Open Evidence

May the Fourth Be With Your Data


Obi-Wan Kenobi famously described the Force as “an energy field created by all living things… it binds the galaxy together.” In the modern scientific and civic enterprises - especially those driven by AI - open data serves much the same purpose. When datasets are liberated from siloed archives and made freely accessible to the public, they create a shared infrastructure of knowledge. The force of open data binds our research, policymaking, journalism, and business communities together, enabling transparency, accelerating innovation, and allowing anyone equitable access to interrogate, validate, learn from, and build upon the work of others.

Of course, like the Force in the Star Wars universe, there is a light-side and a dark-side to open data. The light side is represented by the benefits of increased transparency, replicability, accessibility, and equity that open data provide to society as a non-excludable public good. The dark side is represented by the use of open data for malfeasance - such as when bad-faith actors inappropriately use open data to identify individuals, threaten national security, and jeopardize data sovereignty in certain cultural contexts. When the principles of the collection and use of open data are stripped of ethical safeguards, it can be twisted into a tool for surveillance and manipulation rather than empowerment and innovation. So, let’s continue to advocate for open data to remain on the light side of the force.

Star Wars Day

To celebrate Star Wars Day this year, I wanted to showcase an example of what happens when data is shared openly, freely, and creatively (even many years after the fact). I also wanted to link my past work as social network analyst to my current work in information policy advocating for open data. Below is an interactive network projection mapping on-screen social interactions among Star Wars characters across all the episodes. This builds upon the work started by Evelina Gabasova on her blog back in 2015. The open data driving this visualization was meticulously compiled by Eve and made available via her github repository here. I’m sure there are other Star Wars network analyses out there somewhere in a galaxy far far away - Eve’s is the one I’m just most familiar with.

The Data and Methodology

This network visualization represents character interactions across the Star Wars films. In this network, each node (circle or other shape) represents a character (you can click on them to see who-is-who). The edges (the lines connecting them) represent onscreen interactions. Specifically, an interaction is defined as two characters speaking within the same scene. The thicker the edge, the more frequently those characters shared dialogue.
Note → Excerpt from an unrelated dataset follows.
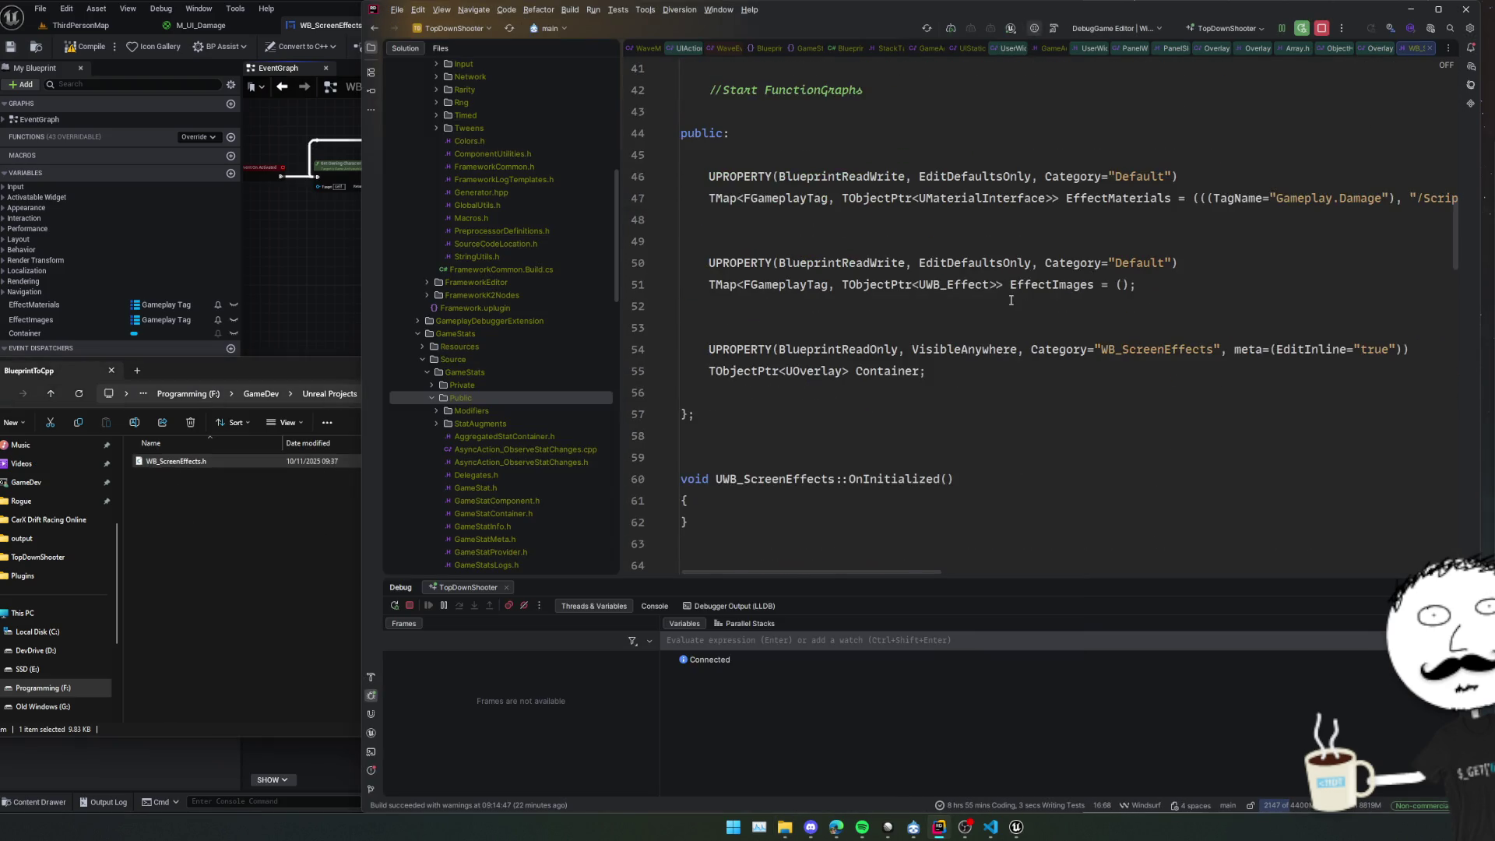
{"action": "scroll", "coordinate": [1014, 301], "scroll_direction": "down", "scroll_amount": 1}
{"action": "left_click", "coordinate": [1286, 306]}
I used a standard a Fruchterman-Reingold layout algorithm for this display. For those that care about these things, the layout simulates physical repulsion between nodes and attraction along edges. High-degree characters (those with the most connections, like R2-D2, Luke Skywalker, and C-3PO) naturally gravitate toward the center of their respective clusters, acting as the gravitational anchors of the story. For visual clarity, characters with an interaction degree greater than 50 are highlighted with user icons, while the size of each node scales dynamically with their overall interaction volume. Why 50? Well, I chose that arbitrarily so, why not? Importantly in this network, Darth Vader and Anakin Skywalker are treated as separate characters - again, that was an arbitrary decision I made. Also, I removed isolates by default because they can typically clog up the vis (in this case, I think there was only one “FIVE GOLD” but better safe than sorry).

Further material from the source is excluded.